Each fall, the workers at Way Fruit Farm pull thousands of apple dumplings out of bakery ovens.
But the $4 treats that started the idea for a bakery at the farm don’t bring in any money for the business, co-owner Jason Coopey said.
For the past 10 years, the farm’s owners have been donating 100 percent of the proceeds from the dumplings and 10 percent of the gross income from the two fall festival days to an orphanage in the Dominican Republic.
“We make thousands of dumplings, and all that money goes into the Rose of Sharon Orphanage,” he said.
Way Fruit Farm leaders were looking for a charity to support just as Calvary Baptist Church in State College found a run-down, under-funded orphanage that needed help.
In the decade since, the orphanage has received an upgraded building and water and electric system, and an improved menu for the children.
Coopey wouldn’t reveal how much the business donates to the charity each year, but it’s in the thousands and growing, he said.
Way Fruit Farm also bakes pies, cookies, turnovers, bread, peach dumplings, doughnuts and sticky buns.
The key to a good apple dumpling begins with the fruit, Coopey said.

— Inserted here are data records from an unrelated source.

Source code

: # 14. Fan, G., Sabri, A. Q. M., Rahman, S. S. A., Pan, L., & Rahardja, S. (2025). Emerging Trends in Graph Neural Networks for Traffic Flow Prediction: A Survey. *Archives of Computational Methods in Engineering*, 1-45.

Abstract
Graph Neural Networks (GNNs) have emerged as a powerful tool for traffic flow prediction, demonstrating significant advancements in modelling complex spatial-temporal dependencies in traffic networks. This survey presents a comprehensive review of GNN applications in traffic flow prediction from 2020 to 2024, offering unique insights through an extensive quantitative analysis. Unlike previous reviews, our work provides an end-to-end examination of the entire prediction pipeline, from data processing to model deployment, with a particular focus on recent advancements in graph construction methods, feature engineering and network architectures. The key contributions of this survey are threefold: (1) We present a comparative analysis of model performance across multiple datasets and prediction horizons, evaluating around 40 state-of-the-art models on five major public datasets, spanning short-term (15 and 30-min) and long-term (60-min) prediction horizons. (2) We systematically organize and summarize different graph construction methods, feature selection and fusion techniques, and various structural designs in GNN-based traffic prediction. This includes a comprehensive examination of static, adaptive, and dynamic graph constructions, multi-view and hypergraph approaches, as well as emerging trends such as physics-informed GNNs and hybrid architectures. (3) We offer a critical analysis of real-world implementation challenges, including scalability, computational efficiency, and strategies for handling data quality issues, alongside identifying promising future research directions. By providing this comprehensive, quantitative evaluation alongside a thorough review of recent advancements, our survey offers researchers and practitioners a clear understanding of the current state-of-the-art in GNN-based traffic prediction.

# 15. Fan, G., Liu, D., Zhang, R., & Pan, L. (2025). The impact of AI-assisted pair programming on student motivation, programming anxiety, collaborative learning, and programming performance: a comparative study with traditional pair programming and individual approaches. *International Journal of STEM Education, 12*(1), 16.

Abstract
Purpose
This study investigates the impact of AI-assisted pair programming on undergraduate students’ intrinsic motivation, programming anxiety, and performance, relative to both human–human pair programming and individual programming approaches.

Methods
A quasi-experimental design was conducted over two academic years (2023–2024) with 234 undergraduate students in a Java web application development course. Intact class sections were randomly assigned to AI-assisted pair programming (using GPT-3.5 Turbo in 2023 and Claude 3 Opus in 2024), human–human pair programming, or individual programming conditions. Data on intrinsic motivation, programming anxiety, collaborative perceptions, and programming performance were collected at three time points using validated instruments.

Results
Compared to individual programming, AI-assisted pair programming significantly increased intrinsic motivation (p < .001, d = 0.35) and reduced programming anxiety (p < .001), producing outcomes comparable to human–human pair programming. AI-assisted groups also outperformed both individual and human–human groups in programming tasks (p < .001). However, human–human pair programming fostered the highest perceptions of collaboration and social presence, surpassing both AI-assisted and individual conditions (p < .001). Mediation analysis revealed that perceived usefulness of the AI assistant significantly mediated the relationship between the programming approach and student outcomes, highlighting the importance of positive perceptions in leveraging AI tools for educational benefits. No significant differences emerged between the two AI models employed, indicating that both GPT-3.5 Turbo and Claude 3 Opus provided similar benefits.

He added that all the dough should be mixed and rolled out by hand, but the most important thing is to be patient.
“Dumplings aren’t complicated,” he said. “They’re just time consuming.”
Baked goods are one of the major attractions to the fall festivals, which also include a hayride to a pumpkin patch.
This year’s festival days will be Oct. 12 and Oct 19.
Though attendance is partially dependent on weather, Coopey said the festivals continue to grow every year, and attendance has never really leveled off.
He said the days have been “exceptionally busy” and he doesn’t know how much bigger they can get.
But the business will still be donating money to the Rose of Sharon Orphanage for the near future.